Consider homosexuality. In his chapter on the subject Christopher Horvath summarizes evidence pointing to some heritability of male homosexuality, but puts more stress on the non-heritable, but still decidedly biological effects of birth order. (A statistically higher level of homosexuality in younger sons correlates with immune responses in mothers who have already borne a number of children.) Since ought implies can Horvath says these facts call for tolerance. They remind us "to treat all people with respect and dignity regardless of their sexual orientation" (303). But this little sermon still leaves open whether homosexuality, compelled or not, is morally good, bad, or indifferent. This loaded question is usually, and badly, framed against an assumed background of masculinist heternormativity. The fact that sociobiologists and their successors often defend male centered heterosexuality as natural is not unconnected with the concessive tone of their claim that childless or gay uncles and aunts can still contribute to overall fitness through kin selection. They also serve. But those who take this line, like those who postulate a "gay gene," are assuming that moral goodness depends on adaptedness. Pennock points out that they are defending the normativity of nature no less than those who say that the heritability of religion means that there must be a "god gene." "Applying" evolutionary hypotheses to human practices in this way is no better a game than Paley's natural theory. Indeed, it is the same game. It not only pulls ought out of is, but has a bad track record. In retrospect, it is clear that prejudices and pipedreams, not ineluctable facts, have generated and protected from criticism once cherished notions about the biological basis of free markets, eugenics, and, in the era of feminism, heterosexual male dominance.

**YOUR TASKS**
1. In the passage on evolutionary biology and homosexuality, what does a statistically higher level of homosexuality in younger sons correlate with?
2. Resume the passage on evolutionary biology and homosexuality, continuing after its last sentence.
The entries here have no connection to the passage on evolutionary biology and homosexuality.

Saved data entries:

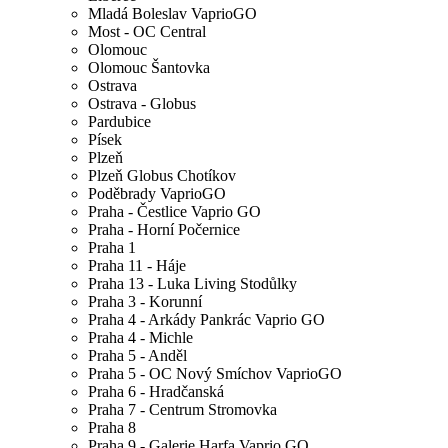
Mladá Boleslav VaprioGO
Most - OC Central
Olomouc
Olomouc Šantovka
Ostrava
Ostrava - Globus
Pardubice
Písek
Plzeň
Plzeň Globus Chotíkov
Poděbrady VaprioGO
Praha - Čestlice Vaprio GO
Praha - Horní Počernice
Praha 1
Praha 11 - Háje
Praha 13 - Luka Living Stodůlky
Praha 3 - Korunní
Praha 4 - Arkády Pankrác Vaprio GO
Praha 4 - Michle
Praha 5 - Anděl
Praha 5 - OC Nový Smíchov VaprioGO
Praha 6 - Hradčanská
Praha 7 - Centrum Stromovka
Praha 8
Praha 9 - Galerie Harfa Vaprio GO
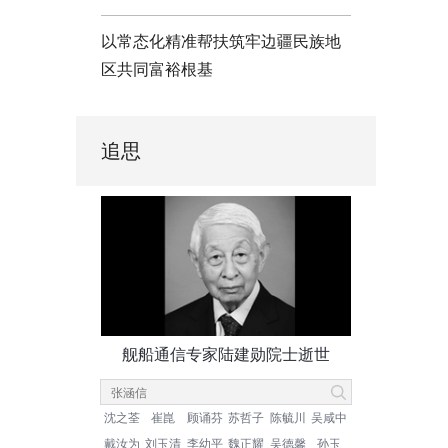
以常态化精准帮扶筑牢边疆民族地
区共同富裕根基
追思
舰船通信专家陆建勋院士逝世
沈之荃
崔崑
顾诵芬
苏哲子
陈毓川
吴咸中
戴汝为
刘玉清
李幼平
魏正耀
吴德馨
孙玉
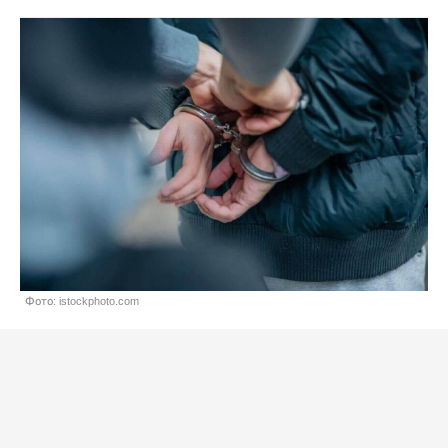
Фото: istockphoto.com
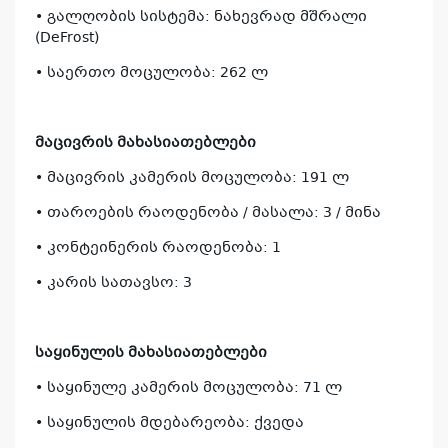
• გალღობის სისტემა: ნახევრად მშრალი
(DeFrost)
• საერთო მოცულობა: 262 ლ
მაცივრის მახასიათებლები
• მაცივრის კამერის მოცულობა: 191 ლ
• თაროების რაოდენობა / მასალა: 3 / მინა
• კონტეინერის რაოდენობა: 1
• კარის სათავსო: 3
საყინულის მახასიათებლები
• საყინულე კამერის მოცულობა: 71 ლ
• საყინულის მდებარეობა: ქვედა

==

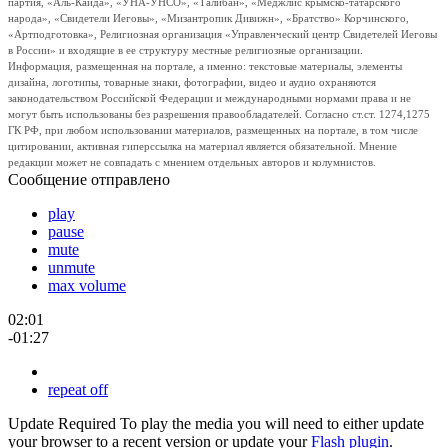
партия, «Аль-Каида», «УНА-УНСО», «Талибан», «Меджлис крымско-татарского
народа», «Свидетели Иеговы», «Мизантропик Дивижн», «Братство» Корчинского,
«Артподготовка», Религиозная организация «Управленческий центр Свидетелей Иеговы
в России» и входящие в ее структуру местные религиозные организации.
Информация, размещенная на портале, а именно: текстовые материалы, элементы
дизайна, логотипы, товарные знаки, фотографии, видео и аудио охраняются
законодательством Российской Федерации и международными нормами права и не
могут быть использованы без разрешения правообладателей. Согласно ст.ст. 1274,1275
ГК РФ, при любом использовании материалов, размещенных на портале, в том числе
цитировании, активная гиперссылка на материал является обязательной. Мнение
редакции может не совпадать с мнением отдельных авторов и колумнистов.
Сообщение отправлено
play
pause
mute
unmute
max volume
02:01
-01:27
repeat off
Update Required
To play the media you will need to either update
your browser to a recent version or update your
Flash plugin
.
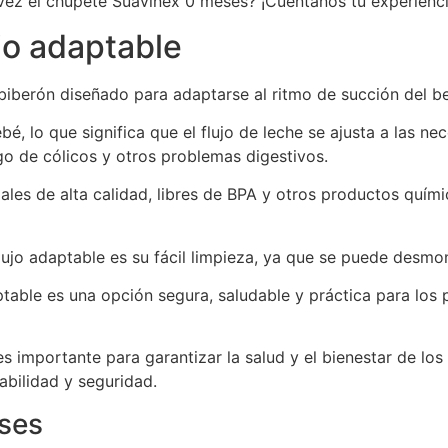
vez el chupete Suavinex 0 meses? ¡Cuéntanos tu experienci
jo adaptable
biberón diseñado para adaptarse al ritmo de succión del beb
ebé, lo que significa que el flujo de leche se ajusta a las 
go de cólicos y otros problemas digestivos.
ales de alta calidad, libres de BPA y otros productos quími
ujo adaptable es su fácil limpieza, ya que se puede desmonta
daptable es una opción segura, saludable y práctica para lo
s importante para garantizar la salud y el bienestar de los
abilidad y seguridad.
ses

**RESULTS**
1. It correlates with immune responses in mothers who have already borne a number of children.

2.
This Cambridge Companion, like others, is not a general survey. Rather, readers will encounter well-informed and analytically skilled minds grappling at close quarters with biology's most interesting issues. Since philosophy of biology is a generally naturalistic discipline -- it tends to treat conceptual and empirical claims as thoroughly intertwined -- readers will also discover that they are picking up a lot of up-to-date biology. In view of evolutionary biology's entanglement with questions of value, however, philosophers of biology should reflect as much on the cultural history of the life sciences as on biological science itself. As it is, Robert Richards's chapter on why it is unfair to blame Ernst Haeckel for Nazism is the only essay on this theme. The exoneration of a great scientist from the crude fallacy of reductio ad Hitlerum is fine. But it should not be allowed to displace the overall record of biologists who have called on nature to bless certain social arrangements. The volume could also use a bit more reflection on the nature and uses of philosophy of biology itself.
Matthen, M. & A. Ariew. (2002). "Two ways of thinking about fitness and natural selection," Journal of Philosophy 99: 55-83.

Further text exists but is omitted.